Aus einem Minimalplan wächst man aber bald heraus. Ab einem gewissen Lohnniveau muss das Unternehmen die Leistungen ausbauen. Da kommen wir ins Spiel und zeigen den Firmen auf, wie sie die Leistungen optimieren können.
Der BVG-Markt ist hart umkämpft, und die Konsolidierung schreitet voran. Gibt es die Sammelstiftung Vita in zehn Jahren noch?
Ja, ganz sicher. Aber klar, es ist ein Verdrängungsmarkt. Als ich 1993 in die Branche eingestiegen bin, hatten wir noch um die 10’000 Vorsorgeeinrichtungen. Aktuell sind es weniger als 1400. Am Ende dürften wohl noch etwa 200 Vorsorgeeinrichtungen überleben.
Dieser Artikel ist Teil der Market Opinion «Private Vorsorge zeitgemäss gestalten», die in Zusammenarbeit mit der Sammelstiftung Vita realisiert wurde.
Was muss man als BVG-Einrichtung mitbringen, um zu überleben?
Kreativität, Innovation und eine gewisse Grösse.
Wie kann man in einem stark regulierten Markt innovativ sein?
Ich kann Ihnen versichern: Die Ideen werden uns noch lange nicht ausgehen.
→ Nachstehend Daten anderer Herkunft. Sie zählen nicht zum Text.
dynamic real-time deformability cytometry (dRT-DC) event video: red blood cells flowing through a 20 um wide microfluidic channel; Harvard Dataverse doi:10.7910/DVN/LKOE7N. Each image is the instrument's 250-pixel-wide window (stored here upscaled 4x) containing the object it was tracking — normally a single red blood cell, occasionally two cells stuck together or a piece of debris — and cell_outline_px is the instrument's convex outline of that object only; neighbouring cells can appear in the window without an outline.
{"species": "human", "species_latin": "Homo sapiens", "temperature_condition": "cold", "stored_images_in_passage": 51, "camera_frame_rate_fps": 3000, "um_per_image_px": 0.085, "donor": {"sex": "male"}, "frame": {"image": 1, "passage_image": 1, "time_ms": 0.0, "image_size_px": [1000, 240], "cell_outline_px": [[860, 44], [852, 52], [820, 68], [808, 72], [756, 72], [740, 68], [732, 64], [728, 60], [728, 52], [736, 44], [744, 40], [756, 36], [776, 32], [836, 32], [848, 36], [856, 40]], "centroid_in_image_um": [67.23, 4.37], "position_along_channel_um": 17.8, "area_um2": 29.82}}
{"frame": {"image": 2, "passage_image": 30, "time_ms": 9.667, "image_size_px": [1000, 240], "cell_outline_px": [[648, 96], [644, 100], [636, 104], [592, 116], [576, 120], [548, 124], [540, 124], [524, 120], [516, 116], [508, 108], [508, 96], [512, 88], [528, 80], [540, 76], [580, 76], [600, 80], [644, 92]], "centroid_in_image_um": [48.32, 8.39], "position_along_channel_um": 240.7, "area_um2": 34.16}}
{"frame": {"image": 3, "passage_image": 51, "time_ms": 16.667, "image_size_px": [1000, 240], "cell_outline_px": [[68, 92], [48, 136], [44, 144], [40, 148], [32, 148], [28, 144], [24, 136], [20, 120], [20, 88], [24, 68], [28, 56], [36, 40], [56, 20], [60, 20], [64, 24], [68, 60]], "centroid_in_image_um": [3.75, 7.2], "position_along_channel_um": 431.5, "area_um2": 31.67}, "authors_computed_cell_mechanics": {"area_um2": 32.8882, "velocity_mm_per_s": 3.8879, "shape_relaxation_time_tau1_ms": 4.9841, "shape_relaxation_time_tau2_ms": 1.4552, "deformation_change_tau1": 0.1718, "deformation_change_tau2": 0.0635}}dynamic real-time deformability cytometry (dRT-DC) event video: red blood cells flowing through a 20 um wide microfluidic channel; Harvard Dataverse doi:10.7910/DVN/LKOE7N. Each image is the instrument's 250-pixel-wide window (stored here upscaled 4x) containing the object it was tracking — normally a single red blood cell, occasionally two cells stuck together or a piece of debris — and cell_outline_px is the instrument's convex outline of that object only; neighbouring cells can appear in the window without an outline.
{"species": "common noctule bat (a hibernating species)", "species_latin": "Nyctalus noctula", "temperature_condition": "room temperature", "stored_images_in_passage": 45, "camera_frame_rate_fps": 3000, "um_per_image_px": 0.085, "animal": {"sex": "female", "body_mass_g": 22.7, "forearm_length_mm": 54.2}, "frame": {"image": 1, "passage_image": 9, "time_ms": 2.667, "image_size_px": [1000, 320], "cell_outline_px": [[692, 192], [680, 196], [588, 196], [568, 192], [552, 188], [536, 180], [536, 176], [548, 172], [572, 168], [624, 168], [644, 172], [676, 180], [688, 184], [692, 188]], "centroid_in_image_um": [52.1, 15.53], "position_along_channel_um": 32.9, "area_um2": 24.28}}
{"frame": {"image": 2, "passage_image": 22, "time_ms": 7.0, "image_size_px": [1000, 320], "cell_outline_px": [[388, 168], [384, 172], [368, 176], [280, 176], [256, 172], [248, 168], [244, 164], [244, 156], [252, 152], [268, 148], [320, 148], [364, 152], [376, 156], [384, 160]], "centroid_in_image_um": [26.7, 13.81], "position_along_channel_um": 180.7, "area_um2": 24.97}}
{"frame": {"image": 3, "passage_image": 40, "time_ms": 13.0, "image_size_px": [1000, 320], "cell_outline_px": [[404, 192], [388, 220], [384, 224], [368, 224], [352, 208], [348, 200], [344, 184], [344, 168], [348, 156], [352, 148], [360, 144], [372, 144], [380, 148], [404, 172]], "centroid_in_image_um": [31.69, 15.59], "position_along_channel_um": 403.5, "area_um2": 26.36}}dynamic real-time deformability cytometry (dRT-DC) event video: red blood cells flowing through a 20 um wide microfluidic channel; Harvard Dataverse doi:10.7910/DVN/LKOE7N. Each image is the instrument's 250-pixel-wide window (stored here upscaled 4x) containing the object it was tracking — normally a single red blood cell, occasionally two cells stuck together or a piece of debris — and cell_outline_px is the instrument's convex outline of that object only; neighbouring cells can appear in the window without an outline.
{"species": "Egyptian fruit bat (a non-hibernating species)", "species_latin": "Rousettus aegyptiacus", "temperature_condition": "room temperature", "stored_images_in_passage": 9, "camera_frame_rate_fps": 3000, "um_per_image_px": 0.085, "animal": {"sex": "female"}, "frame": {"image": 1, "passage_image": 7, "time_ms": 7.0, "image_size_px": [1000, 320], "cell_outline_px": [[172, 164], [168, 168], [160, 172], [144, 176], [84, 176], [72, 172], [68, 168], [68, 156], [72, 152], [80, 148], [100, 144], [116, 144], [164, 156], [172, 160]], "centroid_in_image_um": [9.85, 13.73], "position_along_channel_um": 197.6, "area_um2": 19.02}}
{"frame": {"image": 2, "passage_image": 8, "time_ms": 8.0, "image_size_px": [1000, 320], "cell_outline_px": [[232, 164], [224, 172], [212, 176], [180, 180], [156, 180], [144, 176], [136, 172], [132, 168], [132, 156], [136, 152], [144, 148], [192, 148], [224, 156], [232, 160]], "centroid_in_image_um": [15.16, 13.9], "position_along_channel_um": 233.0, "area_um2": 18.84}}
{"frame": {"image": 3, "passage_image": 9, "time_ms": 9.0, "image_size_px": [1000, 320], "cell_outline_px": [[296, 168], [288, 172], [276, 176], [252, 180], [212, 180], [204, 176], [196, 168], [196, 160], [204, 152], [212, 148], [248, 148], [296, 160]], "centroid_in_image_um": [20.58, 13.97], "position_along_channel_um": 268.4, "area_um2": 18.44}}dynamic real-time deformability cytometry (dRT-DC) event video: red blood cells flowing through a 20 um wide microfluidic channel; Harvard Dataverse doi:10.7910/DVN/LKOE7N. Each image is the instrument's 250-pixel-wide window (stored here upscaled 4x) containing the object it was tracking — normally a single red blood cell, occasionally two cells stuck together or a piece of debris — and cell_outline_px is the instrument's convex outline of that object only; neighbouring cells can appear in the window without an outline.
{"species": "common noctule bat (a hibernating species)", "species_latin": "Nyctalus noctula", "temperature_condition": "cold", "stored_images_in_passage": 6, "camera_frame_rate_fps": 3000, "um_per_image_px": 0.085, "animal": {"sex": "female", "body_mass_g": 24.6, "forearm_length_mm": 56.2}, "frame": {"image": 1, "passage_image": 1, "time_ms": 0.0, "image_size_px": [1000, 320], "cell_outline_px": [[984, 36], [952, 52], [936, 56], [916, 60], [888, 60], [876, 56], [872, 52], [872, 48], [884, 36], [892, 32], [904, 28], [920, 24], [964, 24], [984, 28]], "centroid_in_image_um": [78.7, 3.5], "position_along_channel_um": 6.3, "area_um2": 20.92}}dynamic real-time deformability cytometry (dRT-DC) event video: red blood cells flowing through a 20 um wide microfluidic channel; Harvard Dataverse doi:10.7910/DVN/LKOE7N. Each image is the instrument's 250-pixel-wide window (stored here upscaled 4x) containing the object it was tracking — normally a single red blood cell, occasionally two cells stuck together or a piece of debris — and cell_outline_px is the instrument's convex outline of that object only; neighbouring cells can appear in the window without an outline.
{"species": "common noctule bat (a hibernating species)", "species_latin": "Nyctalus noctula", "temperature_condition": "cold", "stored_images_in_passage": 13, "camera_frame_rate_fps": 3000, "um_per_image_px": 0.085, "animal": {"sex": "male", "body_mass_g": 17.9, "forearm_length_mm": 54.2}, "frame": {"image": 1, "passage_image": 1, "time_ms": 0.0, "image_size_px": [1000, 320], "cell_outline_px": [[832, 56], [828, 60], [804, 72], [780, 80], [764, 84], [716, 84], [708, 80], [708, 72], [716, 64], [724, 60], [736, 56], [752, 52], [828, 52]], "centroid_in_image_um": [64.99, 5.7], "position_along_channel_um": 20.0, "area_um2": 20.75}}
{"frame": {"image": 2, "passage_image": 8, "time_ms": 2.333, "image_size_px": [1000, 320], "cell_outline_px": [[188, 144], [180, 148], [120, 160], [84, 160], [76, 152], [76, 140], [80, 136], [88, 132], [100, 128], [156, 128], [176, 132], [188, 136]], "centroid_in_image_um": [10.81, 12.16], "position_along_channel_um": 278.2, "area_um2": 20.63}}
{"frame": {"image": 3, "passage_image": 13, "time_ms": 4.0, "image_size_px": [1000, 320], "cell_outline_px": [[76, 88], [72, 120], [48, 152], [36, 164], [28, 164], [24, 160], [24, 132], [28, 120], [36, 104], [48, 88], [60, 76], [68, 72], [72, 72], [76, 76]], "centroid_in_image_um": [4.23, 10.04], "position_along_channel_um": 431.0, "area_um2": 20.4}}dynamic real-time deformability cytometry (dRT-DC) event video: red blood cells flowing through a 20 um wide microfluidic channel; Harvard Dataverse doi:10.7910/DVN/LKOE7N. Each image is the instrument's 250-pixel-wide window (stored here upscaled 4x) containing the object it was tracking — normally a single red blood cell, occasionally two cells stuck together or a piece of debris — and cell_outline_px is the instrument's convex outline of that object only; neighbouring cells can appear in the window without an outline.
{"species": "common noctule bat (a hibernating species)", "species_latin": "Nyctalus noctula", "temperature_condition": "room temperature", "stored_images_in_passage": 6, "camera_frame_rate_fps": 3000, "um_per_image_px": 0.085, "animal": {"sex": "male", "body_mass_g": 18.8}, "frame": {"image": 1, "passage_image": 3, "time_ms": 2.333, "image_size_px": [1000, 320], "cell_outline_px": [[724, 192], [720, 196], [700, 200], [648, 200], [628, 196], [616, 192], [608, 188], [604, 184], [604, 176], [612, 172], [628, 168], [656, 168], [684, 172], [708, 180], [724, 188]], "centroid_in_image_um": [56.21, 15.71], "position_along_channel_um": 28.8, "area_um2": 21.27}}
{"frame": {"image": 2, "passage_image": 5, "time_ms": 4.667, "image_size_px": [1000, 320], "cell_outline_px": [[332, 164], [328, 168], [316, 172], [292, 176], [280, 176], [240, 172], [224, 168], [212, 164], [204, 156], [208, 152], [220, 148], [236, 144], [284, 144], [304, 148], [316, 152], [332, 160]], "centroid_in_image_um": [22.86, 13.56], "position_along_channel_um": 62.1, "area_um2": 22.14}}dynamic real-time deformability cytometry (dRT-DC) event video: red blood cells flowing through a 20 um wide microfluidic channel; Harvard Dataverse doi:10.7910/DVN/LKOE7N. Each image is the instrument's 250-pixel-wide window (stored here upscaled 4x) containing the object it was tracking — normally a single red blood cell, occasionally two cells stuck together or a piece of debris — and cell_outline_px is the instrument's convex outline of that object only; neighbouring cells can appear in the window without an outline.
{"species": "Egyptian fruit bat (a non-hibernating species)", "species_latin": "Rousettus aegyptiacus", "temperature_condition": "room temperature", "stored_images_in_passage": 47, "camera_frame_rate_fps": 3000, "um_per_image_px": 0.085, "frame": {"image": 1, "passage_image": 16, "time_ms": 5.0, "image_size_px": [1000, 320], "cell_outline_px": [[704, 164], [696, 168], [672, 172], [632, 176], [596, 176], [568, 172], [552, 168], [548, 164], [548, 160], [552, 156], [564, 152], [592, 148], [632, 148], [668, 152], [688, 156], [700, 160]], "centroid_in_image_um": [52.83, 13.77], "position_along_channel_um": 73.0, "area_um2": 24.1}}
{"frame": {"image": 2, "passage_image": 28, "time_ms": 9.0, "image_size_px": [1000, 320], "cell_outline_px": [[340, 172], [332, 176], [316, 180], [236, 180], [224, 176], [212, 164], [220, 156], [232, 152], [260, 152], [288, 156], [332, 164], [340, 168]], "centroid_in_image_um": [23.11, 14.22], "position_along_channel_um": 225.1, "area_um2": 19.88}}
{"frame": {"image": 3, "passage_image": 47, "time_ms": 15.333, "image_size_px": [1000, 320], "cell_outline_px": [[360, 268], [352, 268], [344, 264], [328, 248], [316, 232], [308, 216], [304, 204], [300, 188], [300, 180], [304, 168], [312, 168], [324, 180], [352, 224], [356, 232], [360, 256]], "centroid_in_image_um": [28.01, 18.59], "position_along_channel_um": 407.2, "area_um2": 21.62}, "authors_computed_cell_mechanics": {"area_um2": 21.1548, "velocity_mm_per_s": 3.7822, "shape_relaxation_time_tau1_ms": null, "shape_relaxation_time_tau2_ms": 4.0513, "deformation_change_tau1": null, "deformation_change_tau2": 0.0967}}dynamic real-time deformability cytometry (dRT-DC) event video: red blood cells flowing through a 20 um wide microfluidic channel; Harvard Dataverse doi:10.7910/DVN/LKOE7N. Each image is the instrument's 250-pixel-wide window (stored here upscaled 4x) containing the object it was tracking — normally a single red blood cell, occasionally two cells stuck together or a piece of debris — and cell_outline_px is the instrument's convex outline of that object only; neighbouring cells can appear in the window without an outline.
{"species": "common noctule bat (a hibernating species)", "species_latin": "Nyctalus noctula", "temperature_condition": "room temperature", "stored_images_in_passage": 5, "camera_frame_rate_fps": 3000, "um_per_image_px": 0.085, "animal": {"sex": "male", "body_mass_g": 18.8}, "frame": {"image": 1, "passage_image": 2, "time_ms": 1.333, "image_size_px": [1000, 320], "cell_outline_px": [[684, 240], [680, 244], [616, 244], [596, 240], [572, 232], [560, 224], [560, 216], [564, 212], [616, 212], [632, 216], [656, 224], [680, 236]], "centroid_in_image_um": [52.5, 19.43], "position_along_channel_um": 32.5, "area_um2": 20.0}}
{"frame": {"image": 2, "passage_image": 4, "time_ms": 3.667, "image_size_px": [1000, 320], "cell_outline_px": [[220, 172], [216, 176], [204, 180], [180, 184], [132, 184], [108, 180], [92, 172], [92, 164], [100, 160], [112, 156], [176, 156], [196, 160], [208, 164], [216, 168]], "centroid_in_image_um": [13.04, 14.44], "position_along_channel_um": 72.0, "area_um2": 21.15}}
Leider gilt das auch für den Regulator – aber wir bleiben kreativ!
Gibt es eigentlich die perfekte BVG-Lösung?
Nein, die perfekte Lösung ab der Stange gibt es nicht. Die optimale Lösung ist abhängig von den individuellen Bedürfnissen der Firma, von der Branche, dem Lebenszyklus des Unternehmens oder der Art der Mitarbeitenden.